Not only has Paul Goodwin illustrated the complex relationship between the British-owned railways and the leaders of the Union Cívica Radical between 1916 and 1930, he has also shed light on the UCR’s attitude toward railway laborers and major Argentine pressure groups. To accomplish this, Professor Goodwin drew upon material from the archives of the Ferrocarril Buenos Aires al Pacífico and the Ministry of Transportation, which he balanced against the partisan press of the period, including the yrigoyenista La Epoca, the antipersonalist La Actión, the conservative La Prensa, and the socialist Vanguardia.
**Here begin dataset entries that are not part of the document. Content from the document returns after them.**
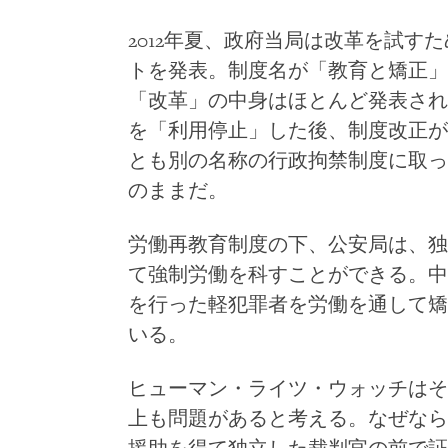
2012年夏、政府当局は改革を試す
トを発表。制度名が「教育と矯正」
「改革」の中身はほとんど発表され
を「利用停止」した後、制度改正が
とも別の名称の行政拘禁制度に取っ
のままだ。
労働再教育制度の下、公安局は、独
て強制労働を科すことができる。中
を行った軽犯罪者を労働を通して矯
いる。
ヒューマン・ライツ・ウォッチはそ
上も問題があると考える。なぜなら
Goodwin views the Radical leaders as middle-class political opportunists. Yrigoyen never defined his railway policies, despite his nationalistic rhetoric, because he wanted to be the friend of labor, the protector of traditional Argentine commercial and agrarian interests, and the ally of British railway capitalists. On one hand he posed as the “friend of workers” (p. 146), but on the other he worked against revolution by controlling the means of reform. His successor, Marcelo T. Alvear, also allowed political expediency to govern his dealings with the railways between 1922-1928.
Professor Goodwin has done a competent job of discussing the process by which the British-owned railways lost the right to fix their rates and to negotiate directly with labor. His treatment of the railway labor scene for 1916 through 1918 is enlightening, but for the remaining period he treats labor from a more elitist viewpoint. The semana trágica is mentioned only in passing. The study would have benefitted by contrasting the UCR’s treatment of the corrupt and inefficient state-owned railways with their handling of the British companies. The author should have dealt also with the implications of the 1929 D’Abernon agreement, especially as regarded the state-owned railways.
Paul Goodwin has written a fine study of an important aspect of the Radical period. In so doing he has made a significant contribution to understanding the bourgeois leadership of Yrigoyen and Alvear.